A son début, l’opothérapie consistait en la consommation de glandes fraîches hachées et réduites en poudre. La stabilité de telles préparations était incertaine, et les patients appréciaient difficilement leur goût et  leur texture. Mais au début du XXe siècle, des extraits de glandes plus stables et mieux acceptés des utilisateurs ont été élaborés.

Cependant, les extraits modernes de glandes endocrines ne renferment plus d’hormones parce que les procédés d’extraction utilisés éliminent toutes les substances solubles dans l’huile, dont les hormones. Ils contiennent par contre des peptides et des nucléotides qui sont respectivement des facteurs de croissance actifs à petites doses et des porteurs du code génétique.

L’histoire de la progression de l’organothérapie n’est pas linéaire. Après une relative popularité jusqu’à la première moitié du XXe siècle, la pratique est tombée dans l’oubli. Puis  en 1980, des recherches sur le thymus ont permis de redécouvrir son rôle capital dans la régulation du système immunitaire, on a pensé en utiliser des extraits pour agir sur ce système complexe. On croit que les peptides qu’on y retrouve (notamment la thymosine et la thymostimuline) pourraient avoir des effets immunomodulatoires, c’est-à-dire qu’ils pourraient stimuler ou freiner les réactions immunitaires, selon qu’elles sont trop faibles ou trop fortes. Alors l’organothérapie redevient populaire. Cependant, les craintes liées à la propagation possible de la maladie de la vache folle (encéphalopathie spongiforme bovine) par la consommation de produits à base de glandes d’animaux d’élevage ont contribué à refroidir l’intérêt pour ce type de produits au cours des années 1990.
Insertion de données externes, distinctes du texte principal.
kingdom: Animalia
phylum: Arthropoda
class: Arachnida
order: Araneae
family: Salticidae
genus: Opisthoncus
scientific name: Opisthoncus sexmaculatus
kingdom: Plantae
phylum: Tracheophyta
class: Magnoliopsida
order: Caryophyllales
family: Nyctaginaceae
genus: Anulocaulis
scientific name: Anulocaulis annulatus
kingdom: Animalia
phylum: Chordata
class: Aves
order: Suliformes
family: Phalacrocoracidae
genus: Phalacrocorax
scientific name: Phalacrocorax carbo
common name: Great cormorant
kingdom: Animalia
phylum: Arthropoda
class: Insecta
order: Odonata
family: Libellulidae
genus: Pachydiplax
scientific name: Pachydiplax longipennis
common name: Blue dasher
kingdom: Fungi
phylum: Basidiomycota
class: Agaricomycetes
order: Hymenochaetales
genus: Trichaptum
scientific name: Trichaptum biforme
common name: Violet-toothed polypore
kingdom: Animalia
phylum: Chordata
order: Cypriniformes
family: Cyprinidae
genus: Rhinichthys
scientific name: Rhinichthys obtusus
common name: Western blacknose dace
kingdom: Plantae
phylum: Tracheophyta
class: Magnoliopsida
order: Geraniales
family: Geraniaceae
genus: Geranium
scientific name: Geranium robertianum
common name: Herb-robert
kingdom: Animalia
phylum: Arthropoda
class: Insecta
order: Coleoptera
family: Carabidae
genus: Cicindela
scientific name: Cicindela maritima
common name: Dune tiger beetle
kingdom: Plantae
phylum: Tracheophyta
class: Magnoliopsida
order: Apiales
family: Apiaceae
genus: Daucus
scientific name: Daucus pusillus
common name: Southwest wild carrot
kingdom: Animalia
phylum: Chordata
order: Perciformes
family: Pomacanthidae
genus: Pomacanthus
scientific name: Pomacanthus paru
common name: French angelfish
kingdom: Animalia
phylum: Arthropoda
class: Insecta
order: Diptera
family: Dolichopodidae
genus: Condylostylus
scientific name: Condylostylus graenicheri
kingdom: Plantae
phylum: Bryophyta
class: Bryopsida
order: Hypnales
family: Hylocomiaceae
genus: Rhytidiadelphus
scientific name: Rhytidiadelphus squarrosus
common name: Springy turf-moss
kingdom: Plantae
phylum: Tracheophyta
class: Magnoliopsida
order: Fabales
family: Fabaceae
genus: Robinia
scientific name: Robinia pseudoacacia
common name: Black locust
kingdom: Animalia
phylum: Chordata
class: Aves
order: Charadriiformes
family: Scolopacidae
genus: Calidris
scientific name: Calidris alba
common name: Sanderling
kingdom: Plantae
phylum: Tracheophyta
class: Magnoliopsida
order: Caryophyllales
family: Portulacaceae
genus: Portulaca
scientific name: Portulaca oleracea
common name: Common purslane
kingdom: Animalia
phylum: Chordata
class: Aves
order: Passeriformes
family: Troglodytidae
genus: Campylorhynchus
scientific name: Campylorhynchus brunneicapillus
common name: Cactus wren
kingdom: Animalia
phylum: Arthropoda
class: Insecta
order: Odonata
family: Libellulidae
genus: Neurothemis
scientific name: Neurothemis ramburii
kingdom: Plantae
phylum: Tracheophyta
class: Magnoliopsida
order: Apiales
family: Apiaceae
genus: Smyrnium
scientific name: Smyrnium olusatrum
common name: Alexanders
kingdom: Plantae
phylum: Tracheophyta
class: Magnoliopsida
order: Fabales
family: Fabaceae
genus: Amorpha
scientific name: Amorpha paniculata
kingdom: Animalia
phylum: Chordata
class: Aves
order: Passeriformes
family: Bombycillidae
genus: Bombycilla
Ces temps-ci, l’utilisation des extraits glandulaires appartient au domaine de la naturopathie et également dans des préparations homéopathiques à base d’extraits glandulaires. En revanche, on ne saurait dire s’il existe des essais cliniques dont les résultats permettraient de confirmer ou d’infirmer l’efficacité de telles préparations.